Real developers, however, will use the new Visual Studio 2013 Update 2 RC. Microsoft's Larry Lieberman, senior product manager for Windows Development Platforms, gave me an overview of how the new coding scheme works using this environment. First, the dev chooses a language of choice—C#, C++, DirectX, or HTML/JavaScript Store apps, and then chooses the Universal project template. Three sets of code for the Universal project goes into three "nodes"—shared, Windows Phone, and Windows Store. Lieberman told me that the vast majority of code will live in the shared node, and indeed you could have all an app's code in there, meaning all devices just need one code base.
Visual Studio Universal App Development
Then the programmer can generate apps for each target platform, but it will also allow the developer to tailor it to each type of device. Things like notifications, file access, and device properties use the same programming interface for all the platforms but, for example, Windows Phone Cortana speech input and Action Center integration will only apply to Windows Phone. Some controls such as the very useful hub and listview controls will port effortlessly among the form factors, rendering dynamically to match the device's needs. I've seen promises of a single tool creating adaptive layouts for devices of differing dimensions from the likes of Adobe and Square. But even with these tools it's never a push-button proposition to get a big-screen app to work on a small screen and vice versa.
Universal apps bring not inconsiderable benefits to end users, too. They'll be able to install a Universal app on all their devices from the Store on one device if the developer has configured the app for that. But that's not all—in-app purchases will apply to all instances of the app on all their devices, and the apps can use shared roaming data. Push notifications will also go to all devices on which the app's installed.

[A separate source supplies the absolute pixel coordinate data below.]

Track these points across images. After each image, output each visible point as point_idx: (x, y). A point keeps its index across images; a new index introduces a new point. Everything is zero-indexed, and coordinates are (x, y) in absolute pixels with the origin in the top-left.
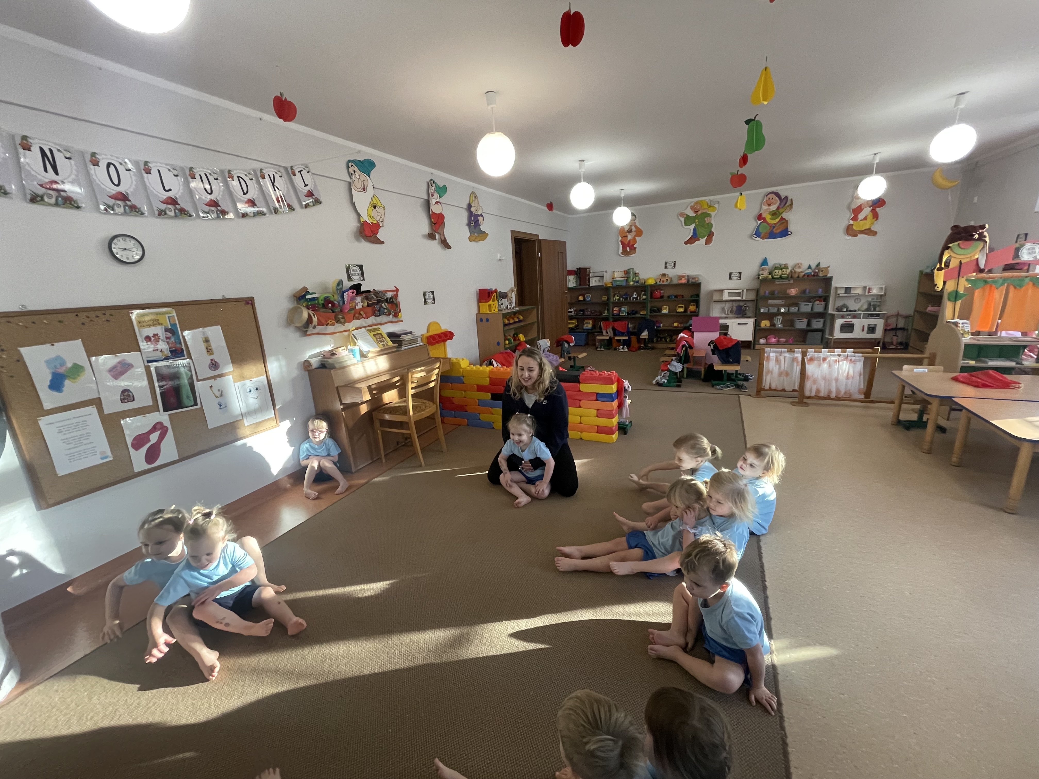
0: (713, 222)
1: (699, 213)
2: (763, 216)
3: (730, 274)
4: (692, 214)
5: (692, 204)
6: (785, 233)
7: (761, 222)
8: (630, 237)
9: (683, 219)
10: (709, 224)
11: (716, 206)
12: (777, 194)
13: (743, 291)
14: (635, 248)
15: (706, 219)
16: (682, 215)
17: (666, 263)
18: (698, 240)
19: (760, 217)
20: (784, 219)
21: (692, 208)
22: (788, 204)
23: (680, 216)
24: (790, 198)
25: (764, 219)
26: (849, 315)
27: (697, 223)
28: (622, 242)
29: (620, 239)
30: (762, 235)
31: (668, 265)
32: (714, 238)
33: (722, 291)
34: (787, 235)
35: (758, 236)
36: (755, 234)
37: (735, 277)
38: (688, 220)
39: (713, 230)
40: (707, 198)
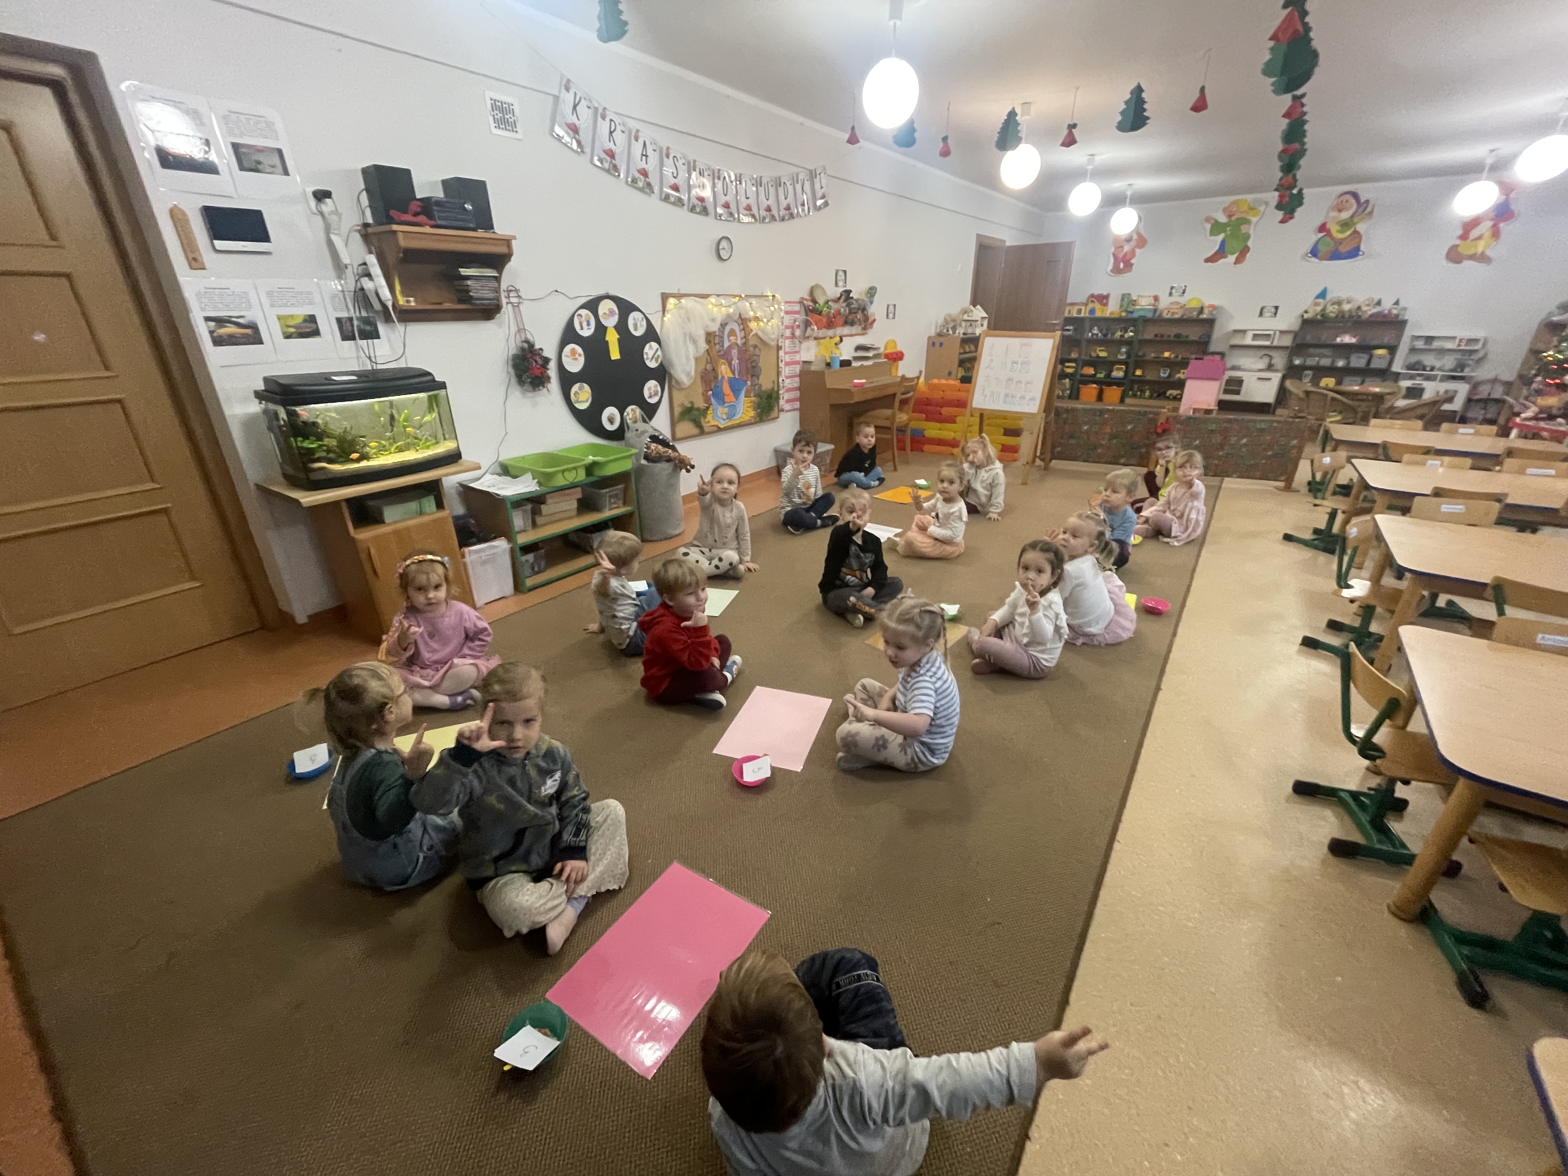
0: (1251, 232)
1: (1233, 218)
2: (1328, 226)
3: (1263, 309)
4: (1224, 220)
5: (1226, 205)
6: (1354, 253)
7: (1323, 236)
9: (1208, 226)
10: (1246, 235)
11: (1262, 208)
12: (1355, 195)
13: (1275, 334)
14: (1132, 265)
15: (1243, 227)
16: (1208, 220)
17: (1172, 288)
18: (1226, 257)
19: (1323, 228)
20: (1357, 233)
21: (1224, 210)
22: (1368, 210)
23: (1206, 221)
24: (1372, 203)
25: (1328, 231)
26: (1419, 375)
27: (1229, 233)
30: (1320, 255)
31: (1174, 291)
32: (1248, 255)
33: (1244, 332)
34: (1358, 255)
35: (1315, 255)
36: (1311, 253)
37: (1267, 314)
38: (1216, 228)
39: (1250, 243)
40: (1249, 197)
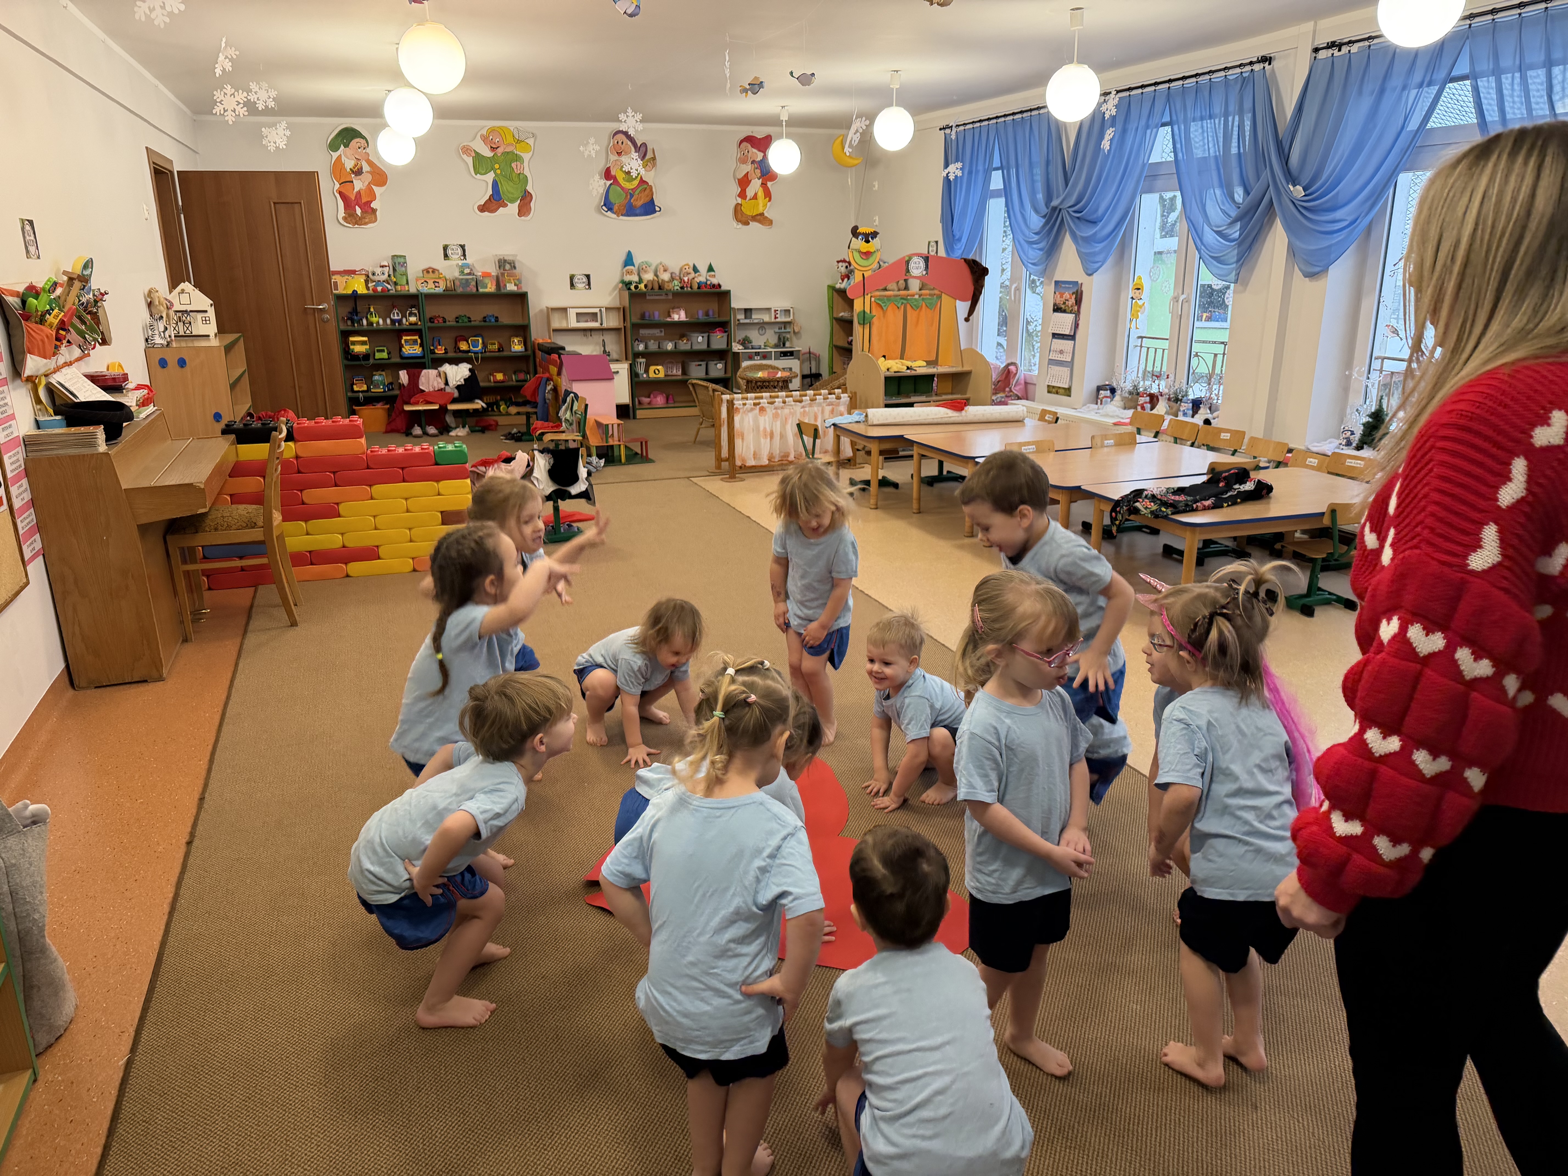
0: (527, 172)
1: (500, 150)
2: (613, 173)
3: (572, 278)
4: (487, 153)
5: (484, 132)
6: (649, 208)
7: (611, 184)
8: (359, 185)
9: (470, 160)
10: (521, 176)
11: (531, 141)
12: (628, 136)
13: (599, 312)
14: (374, 211)
15: (514, 165)
16: (466, 150)
17: (445, 248)
18: (505, 205)
19: (608, 174)
20: (647, 183)
21: (485, 139)
22: (647, 157)
23: (464, 153)
24: (650, 147)
25: (615, 179)
26: (757, 354)
27: (498, 171)
28: (340, 193)
29: (337, 186)
30: (616, 208)
31: (449, 252)
32: (532, 204)
33: (563, 310)
34: (654, 211)
35: (610, 209)
36: (605, 205)
37: (580, 284)
38: (480, 164)
39: (529, 188)
40: (512, 125)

A lot of tech news stories are reporting that this capability already extends to the Xbox, and indeed Microsoft demonstrated this in a Build keynote presentation. But that's more something on Microsoft's roadmap than a current capability for developers using Visual Studio.
Will Universal apps and Taskbar buttons for the Store make Windows and Windows Phone the low-hanging fruit for developers like iOS? Probably not any time soon. But allowing a single project to work on phones, computers, tablets, and game consoles may indeed more appealing for them to either stay with or test out development for the new Windows platforms.